Let The Corpses Tan (2017)

A leather glove tightened. Sweat dripping down a lined face. The snap of a firearm being loaded. The glow emanating from a gold bar. Let The Corpses Tan (2017; Laissez bronzer les cadavres) luxuriates in these details, fetishing them in close up and heightened sound design. As filmmakers, Helene Cattet and Bruno Forzani have a love of genre cinema, but they way they express it is truly original, in my opinion, but very divisive. Aesthetics become primary, narrative and dialogue secondary as a focus. It’s about the image, the sound and the cut (both figurative and literal). Let The Corpses Tan is my favourite of their three films (so far) and it has a clearer story, based on the pulp novel by Jean-Patrick Manchette and Jean-Pierre Bastid. Rather than the giallo pastiche of the couple’s previous films, Amer and The Strange Color Of Your Body’s Tears, Let The Corpses Tan is beholden to spaghetti westerns and Euro-crime thrillers.

Set on an island in Corsica, the story basically deals with a standoff between a group of thieves hiding out in an artist’s house and a pair of motorcycle cops accidentally on their trail. The loot is a fat stack of gold bars and caught in the crossfire are the resident artists and visitors as well as a scheming lawyer, the connection between the two groups. There is erotic tension felt between some of them, and the film’s style is heavily invested in the erotics of everyone’s faces. Think of the climax to The Good, The Bad And The Ugly but stretched out to ninety minutes as time is slowed down with time-code intercuts and incorporating everyone’s perspective, jumping back and forth by a few minutes. A standoff, but it’s also an eternity. Surrealistic interludes depict a shadowy nude woman towering over strangers, either being subjugated or dominating those in her path. Some kind of hovering dreamscape where fate and power are depicted.
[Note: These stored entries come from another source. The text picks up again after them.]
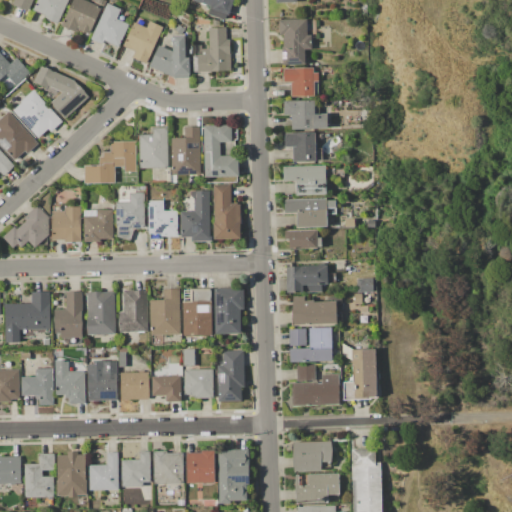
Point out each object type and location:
building: (284, 1)
building: (285, 1)
building: (21, 4)
building: (23, 4)
building: (217, 7)
building: (217, 7)
building: (49, 8)
building: (50, 8)
building: (83, 15)
building: (80, 16)
building: (109, 26)
building: (110, 26)
building: (179, 29)
building: (141, 40)
building: (293, 40)
building: (295, 40)
building: (143, 41)
building: (212, 52)
building: (213, 53)
building: (173, 58)
building: (171, 59)
building: (12, 69)
building: (12, 70)
building: (299, 80)
building: (302, 81)
road: (126, 82)
building: (62, 90)
building: (60, 91)
building: (35, 114)
building: (36, 114)
building: (303, 114)
building: (304, 115)
building: (14, 136)
building: (14, 136)
building: (301, 145)
building: (303, 146)
building: (153, 148)
building: (153, 148)
road: (68, 151)
building: (185, 152)
building: (217, 152)
building: (218, 152)
building: (186, 153)
building: (111, 162)
building: (111, 163)
building: (4, 164)
building: (4, 164)
building: (305, 179)
building: (307, 179)
building: (309, 210)
building: (311, 210)
building: (224, 213)
building: (226, 214)
building: (129, 215)
building: (130, 215)
building: (196, 216)
building: (196, 218)
building: (160, 220)
building: (161, 221)
building: (65, 224)
building: (67, 224)
building: (371, 224)
building: (97, 225)
building: (98, 225)
building: (29, 228)
building: (29, 230)
park: (460, 232)
building: (300, 238)
building: (303, 238)
road: (264, 255)
road: (132, 266)
building: (305, 278)
building: (307, 278)
building: (364, 285)
building: (365, 285)
building: (358, 299)
building: (227, 309)
building: (228, 310)
building: (132, 311)
building: (312, 311)
building: (99, 312)
building: (134, 312)
building: (314, 312)
building: (101, 313)
building: (164, 313)
building: (197, 313)
building: (165, 314)
building: (198, 314)
building: (26, 316)
building: (68, 316)
building: (27, 317)
building: (70, 318)
building: (297, 337)
building: (309, 344)
building: (315, 347)
building: (122, 359)
building: (304, 372)
building: (363, 373)
building: (361, 374)
building: (196, 376)
building: (231, 376)
building: (230, 377)
building: (101, 380)
building: (102, 380)
building: (68, 382)
building: (197, 382)
building: (69, 383)
building: (9, 385)
building: (9, 385)
building: (38, 385)
building: (133, 385)
building: (135, 385)
building: (39, 386)
building: (166, 387)
building: (167, 387)
building: (315, 388)
building: (348, 390)
building: (316, 391)
road: (476, 418)
road: (355, 422)
road: (135, 428)
building: (309, 455)
building: (311, 455)
building: (199, 466)
road: (418, 466)
building: (167, 467)
building: (200, 467)
building: (168, 468)
building: (9, 469)
building: (10, 470)
building: (135, 470)
building: (136, 470)
building: (104, 473)
building: (70, 474)
building: (104, 474)
building: (71, 475)
building: (232, 475)
building: (232, 475)
building: (38, 477)
building: (40, 477)
building: (364, 481)
building: (365, 481)
building: (316, 488)
building: (181, 503)
building: (210, 503)
building: (95, 504)
building: (318, 509)
building: (126, 511)
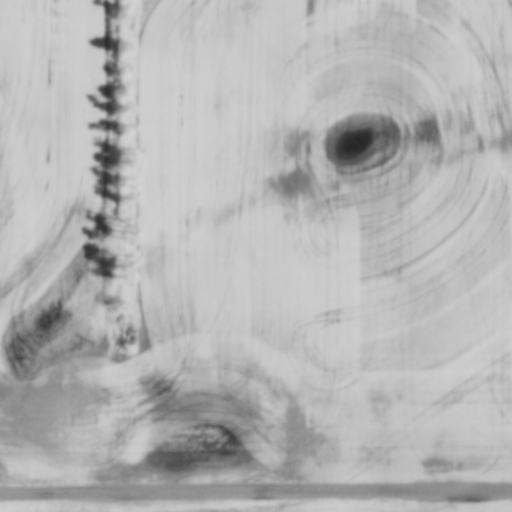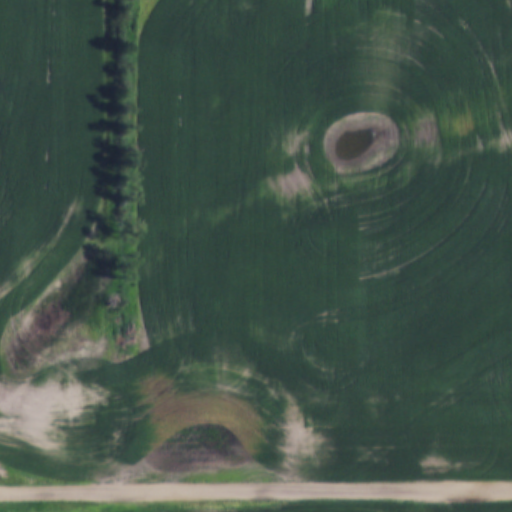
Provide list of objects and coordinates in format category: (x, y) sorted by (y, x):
road: (255, 488)
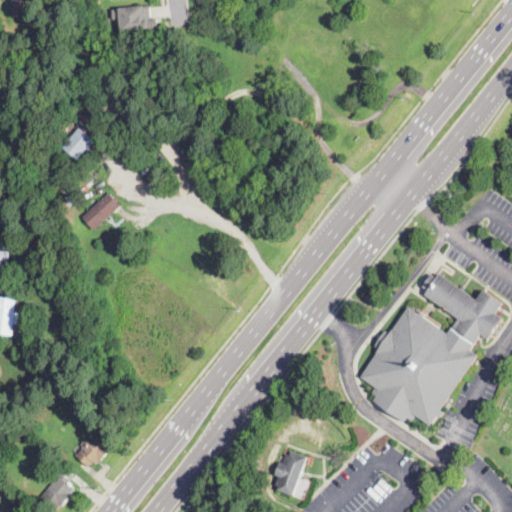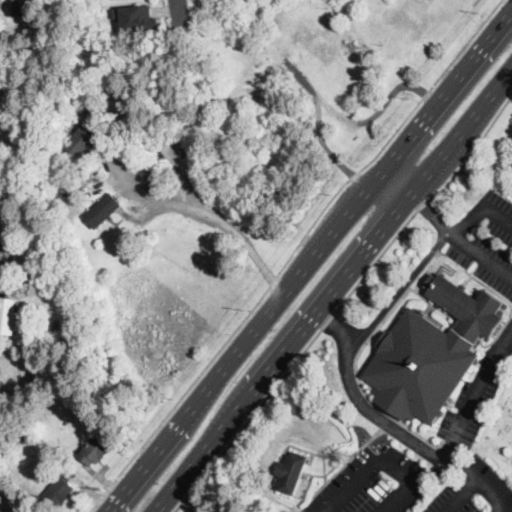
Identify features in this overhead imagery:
building: (20, 8)
building: (20, 9)
road: (179, 10)
road: (165, 14)
building: (134, 16)
building: (137, 17)
road: (508, 81)
building: (21, 127)
building: (79, 142)
building: (80, 143)
building: (88, 164)
road: (407, 180)
building: (1, 202)
road: (480, 205)
building: (102, 209)
building: (103, 211)
road: (438, 212)
road: (236, 231)
parking lot: (486, 241)
building: (42, 252)
building: (3, 253)
road: (290, 253)
road: (308, 259)
building: (1, 266)
road: (402, 286)
road: (334, 291)
road: (341, 301)
building: (8, 314)
building: (9, 315)
building: (432, 351)
building: (432, 352)
road: (360, 398)
building: (0, 440)
building: (93, 449)
building: (94, 450)
parking lot: (429, 461)
road: (458, 461)
building: (291, 470)
building: (292, 472)
building: (61, 489)
building: (59, 492)
road: (459, 495)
I’ve always wanted to revisit this one. I remember seeing this in the cinema thanks to Revelation Film Festival, loving it for the most part, but nodding off a bit in the third act due to the stop-start approach to pacing and the nocturnal passage before the sunrise climax. After having now seen Cattet-Forzani’s other films and being more used to their fractured commitment to style, I was more ready for it. This is my favourite of their work so far and it really simmers in the visceral details: sweat, skin, gold, leather, blood, piss. There is something difficult about their experimental, abstract approach. But I also think their films are quite unique and singular in how they remix their influences for visual and sonic impact. Features a cast of actors largely unknown to me, but obviously cast for their faces and their looks – the main stand out is the person I recognise most, Romanian-American actor Elina Löwensohn as the most mysterious, bewitching of the artists. The excellent soundtrack is compiled from other film scores including the work of Ennio Morricone, Stelvio Cipriani and Nico Fidenco. Available to stream on SBS On Demand in Australia. Recommended.